Lookout observers occupy a small house equipped with a propane refrigerator, stove and heater. There’s no running water; rain is collected in barrels and boiled for washing. Observers devise their own bathing and shower facilities. Drinking water is provided. There is an outhouse. Along with the basics, Megan transported a stationary bike for the tower, and a loom for the two-room cabin that was her home for half the year.

“I would spend six months by myself, so I had a lot of time to learn to weave,” Megan says. A garden, chickens and honeybees provided company and sustenance. She learned about plant dyes and foraging in the boreal forest. “Spending that much time alone, you really learn your role as a human animal. When you are constantly around humans and human inventions, you can feel separate from the land. But we are the land. We are a part of nature. It is easy to forget that. I think everybody should spend some time alone on the land if they can.” Megan returned to her hometown in spring 2020. Her online business was growing steadily, and she saw opportunity in Newfoundland and Labrador’s flourishing craft industry. The move with her partner also fulfilled a dream three years in the making. “You know how it is when people leave, and they want to come home,” Megan says. “It was sweet relief.”

The couple rented a U-Haul, set up a bed in the back of their pick-up truck and headed east. “It was one of the more fun times we’ve driven across the country,” Megan adds. “We had to take what we could get, which meant we camped in interesting places we did not stay in previously. It was really fun.”

Megan spent a lot of time practising her loom weaving while living alone in the Alberta wilderness, as a wildfire lookout, for six months of the year.

The textile artist is a member of Citizens of Craft, and Craft Council of Newfoundland and Labrador. Her work was recently featured at The Craft Council Gallery in St. John’s.

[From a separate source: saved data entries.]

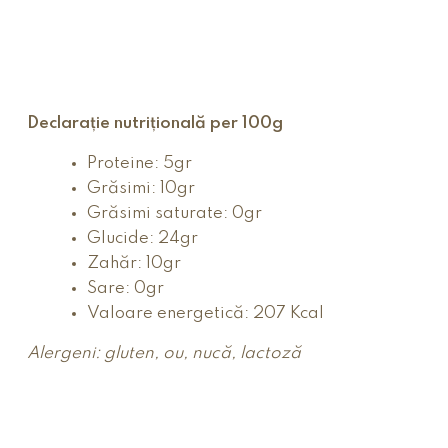
Declarație nutrițională per 100g
Proteine: 5gr
Grăsimi: 10gr
Grăsimi saturate: 0gr
Glucide: 24gr
Zahăr: 10gr
Sare: 0gr
Valoare energetică: 207 Kcal
Alergeni: gluten, ou, nucă, lactoză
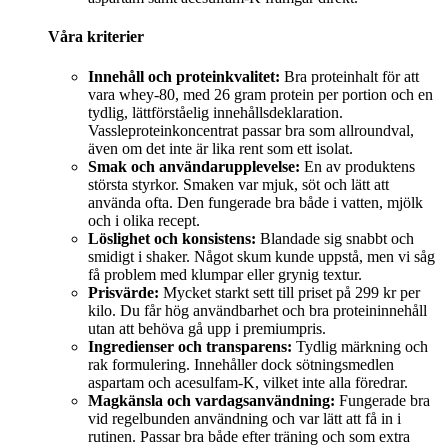
Våra kriterier
Innehåll och proteinkvalitet:
Bra proteinhalt för att
vara whey-80, med 26 gram protein per portion och en
tydlig, lättförståelig innehållsdeklaration.
Vassleproteinkoncentrat passar bra som allroundval,
även om det inte är lika rent som ett isolat.
Smak och användarupplevelse:
En av produktens
största styrkor. Smaken var mjuk, söt och lätt att
använda ofta. Den fungerade bra både i vatten, mjölk
och i olika recept.
Löslighet och konsistens:
Blandade sig snabbt och
smidigt i shaker. Något skum kunde uppstå, men vi såg
få problem med klumpar eller grynig textur.
Prisvärde:
Mycket starkt sett till priset på 299 kr per
kilo. Du får hög användbarhet och bra proteininnehåll
utan att behöva gå upp i premiumpris.
Ingredienser och transparens:
Tydlig märkning och
rak formulering. Innehåller dock sötningsmedlen
aspartam och acesulfam-K, vilket inte alla föredrar.
Magkänsla och vardagsanvändning:
Fungerade bra
vid regelbunden användning och var lätt att få in i
rutinen. Passar bra både efter träning och som extra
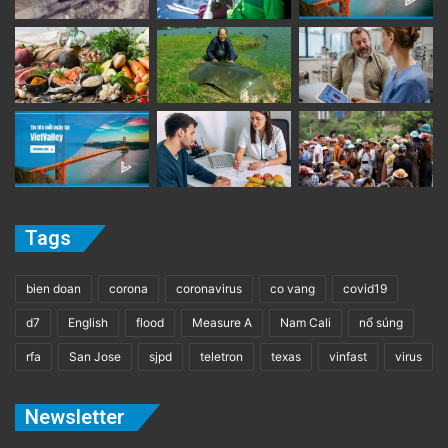
Tags
bien doan
corona
coronavirus
co vang
covid19
d7
English
flood
Measure A
Nam Cali
nổ súng
rfa
San Jose
sjpd
teletron
texas
vinfast
virus
Newsletter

“My designs are simple and reflective on the natural world,” Megan explains. “When you look at patterning in the natural world, sometimes it is very intense and dynamic, but usually it is simple, repetitive patterns. It is pleasing because of that.”

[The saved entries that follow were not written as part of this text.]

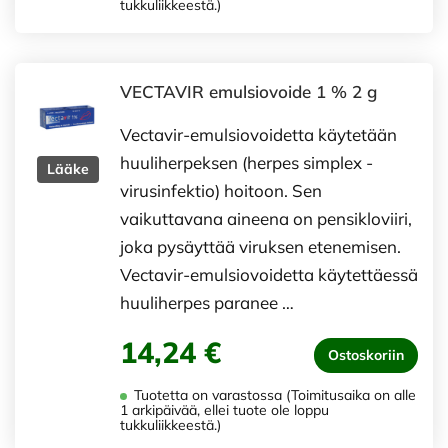
tukkuliikkeestä.)
VECTAVIR emulsiovoide 1 % 2 g
Vectavir-emulsiovoidetta käytetään
huuliherpeksen (herpes simplex -
Lääke
virusinfektio) hoitoon. Sen
vaikuttavana aineena on pensikloviiri,
joka pysäyttää viruksen etenemisen.
Vectavir-emulsiovoidetta käytettäessä
huuliherpes paranee …
14,24 €
Ostoskoriin
Tuotetta on varastossa (Toimitusaika on alle
1 arkipäivää, ellei tuote ole loppu
tukkuliikkeestä.)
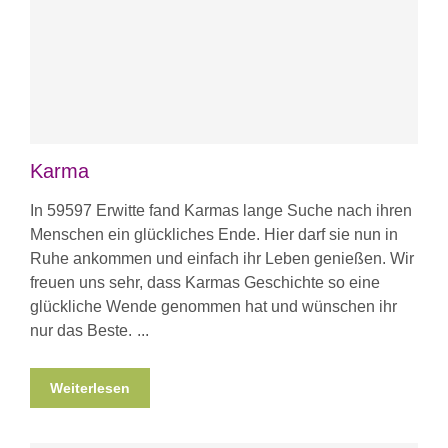
Karma
In 59597 Erwitte fand Karmas lange Suche nach ihren
Menschen ein glückliches Ende. Hier darf sie nun in
Ruhe ankommen und einfach ihr Leben genießen. Wir
freuen uns sehr, dass Karmas Geschichte so eine
glückliche Wende genommen hat und wünschen ihr
nur das Beste.
Weiterlesen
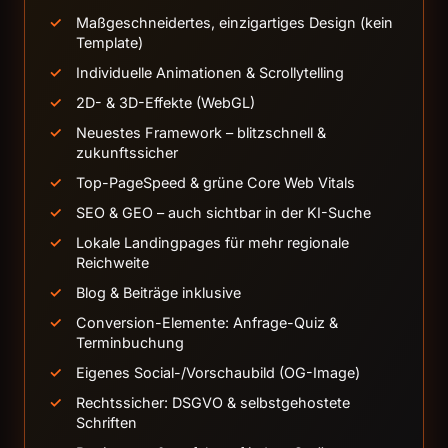
Maßgeschneidertes, einzigartiges Design (kein
Template)
Individuelle Animationen & Scrollytelling
2D- & 3D-Effekte (WebGL)
Neuestes Framework – blitzschnell &
zukunftssicher
Top-PageSpeed & grüne Core Web Vitals
SEO & GEO – auch sichtbar in der KI-Suche
Lokale Landingpages für mehr regionale
Reichweite
Blog & Beiträge inklusive
Conversion-Elemente: Anfrage-Quiz &
Terminbuchung
Eigenes Social-/Vorschaubild (OG-Image)
Rechtssicher: DSGVO & selbstgehostete
Schriften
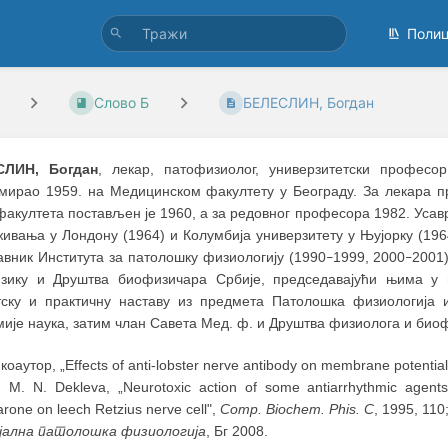
Поли
Слово Б
БЕЛЕСЛИН, Богдан
СЛИН, Богдан
, лекар, патофизиолог, универзитетски професо
мирао 1959. на Медицинском факултету у Београду. За лекара пр
 факултета постављен је 1960, а за редовног професора 1982. Уса
живања у Лондону (1964) и Колумбија универзитету у Њујорку (196
авник Института за патолошку физиологију (1990
1999, 2000
2001
–
–
зику и Друштва биофизичара Србије, председавајући њима у 
тску и практичну наставу из предмета Патолошка физиологија 
ије наука, затим члан Савета Мед. ф. и Друштва физиолога и биоф
коаутор, „Effects of anti-lobster nerve antibody on membrane potentials
 M. N. Dekleva, „Neurotoxic action of some antiarrhythmic agents
rone on leech Retzius nerve cell",
Comp. Biochem. Phis. C
, 1995, 110
јалнa патолошкa физиологијa
, Бг 2008.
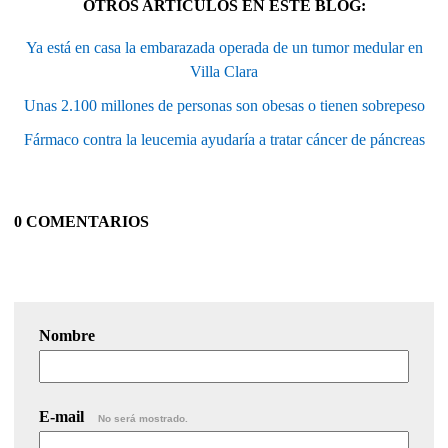
OTROS ARTÍCULOS EN ESTE BLOG:
Ya está en casa la embarazada operada de un tumor medular en
Villa Clara
Unas 2.100 millones de personas son obesas o tienen sobrepeso
Fármaco contra la leucemia ayudaría a tratar cáncer de páncreas
0 COMENTARIOS
Nombre
E-mail
No será mostrado.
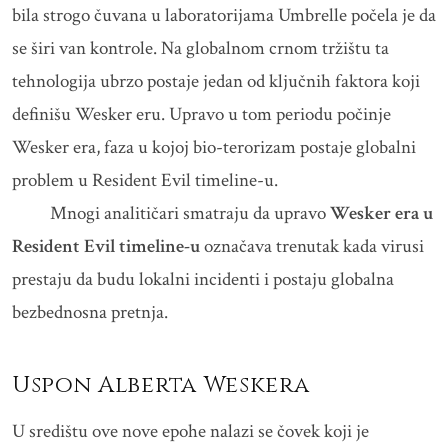
bila strogo čuvana u laboratorijama Umbrelle počela je da
se širi van kontrole. Na globalnom crnom tržištu ta
tehnologija ubrzo postaje jedan od ključnih faktora koji
definišu Wesker eru. Upravo u tom periodu počinje
Wesker era, faza u kojoj bio-terorizam postaje globalni
problem u Resident Evil timeline-u.
Mnogi analitičari smatraju da upravo
Wesker era u
Resident Evil timeline-u
označava trenutak kada virusi
prestaju da budu lokalni incidenti i postaju globalna
bezbednosna pretnja.
Uspon Alberta Weskera
U središtu ove nove epohe nalazi se čovek koji je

Leftover cloth is used to make pin cushions, eye pillows, small bags, pillow shams and home goods. Thrums, short lengths of waste yarn leftover after woven cloth is cut off the loom, are repurposed as pillow stuffing, or in embroidery, mending and sample weaving. Megan also donates them to embroidery artists or people who sew by hand.

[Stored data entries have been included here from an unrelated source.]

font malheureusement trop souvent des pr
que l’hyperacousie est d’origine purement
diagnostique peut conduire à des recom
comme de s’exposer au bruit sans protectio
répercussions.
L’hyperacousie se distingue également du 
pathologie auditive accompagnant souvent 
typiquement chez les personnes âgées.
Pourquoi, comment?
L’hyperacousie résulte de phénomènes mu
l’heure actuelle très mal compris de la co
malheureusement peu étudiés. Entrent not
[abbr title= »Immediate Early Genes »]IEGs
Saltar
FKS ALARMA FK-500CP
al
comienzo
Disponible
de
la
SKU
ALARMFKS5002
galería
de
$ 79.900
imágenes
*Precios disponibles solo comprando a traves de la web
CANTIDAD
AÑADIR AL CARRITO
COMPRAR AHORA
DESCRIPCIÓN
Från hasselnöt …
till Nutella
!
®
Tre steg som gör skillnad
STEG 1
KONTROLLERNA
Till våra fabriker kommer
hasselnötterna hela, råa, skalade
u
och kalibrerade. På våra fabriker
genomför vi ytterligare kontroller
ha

“Having a low environmental footprint is important to my work,” she says. “If you are making anything, you are contributing somehow to extracting a resource. I reframe it as contributing back and making something with its own life.

“My intent is to integrate usefulness, beauty, tradition and a sense of shelter in a living cloth; craft that is meant to bring comfort and joy through the generations of families they belong to, changing along the way, maturing and developing a life of their own. Live textiles.”

Megan and partner, Ash Hall, operate Katalisk (gah-dal-lisg) Sipu (seebu) Gardens, a mixed mini farm and wildcrafted apothecary focused on self-care goods, soaps, herbs, tinctures and other wildcrafted herbal remedies, produce, cut flowers, honey and beeswax items. Katalisk Sipu is the Mi’kmaq name for the Grand Codroy River, translating loosely to Unbraiding River. In Alberta, Megan worked with a beekeeping mentor and developed organic gardens.

Since moving to Codroy Valley, the couple has organized Makers and Gardeners Markets, as well as bulk organic food purchasing through Speerville Flour Mill. Plans for 2021 include building a new studio and greenhouse. Megan envisions hosting an artist-inresidence. “We will sponsor the artist with food, studio tools, space and lodging, whether they are developing a body of work, learning to weave, exploring a technique or aesthetic,” she says.

The artist will be responsible for their own material but have access to looms, sewing machines, spinning wheels, knitting tools, dye garden and other necessities. Ideally, Megan would like to accept an artist from Newfoundland and Labrador, but will look outside the province if no one comes forward.

The artist will have the opportunity to show their work, give an artist talk or offer a workshop in Codroy Valley. “If they are interested, they can also work with our bees or in the gardens,” Megan says.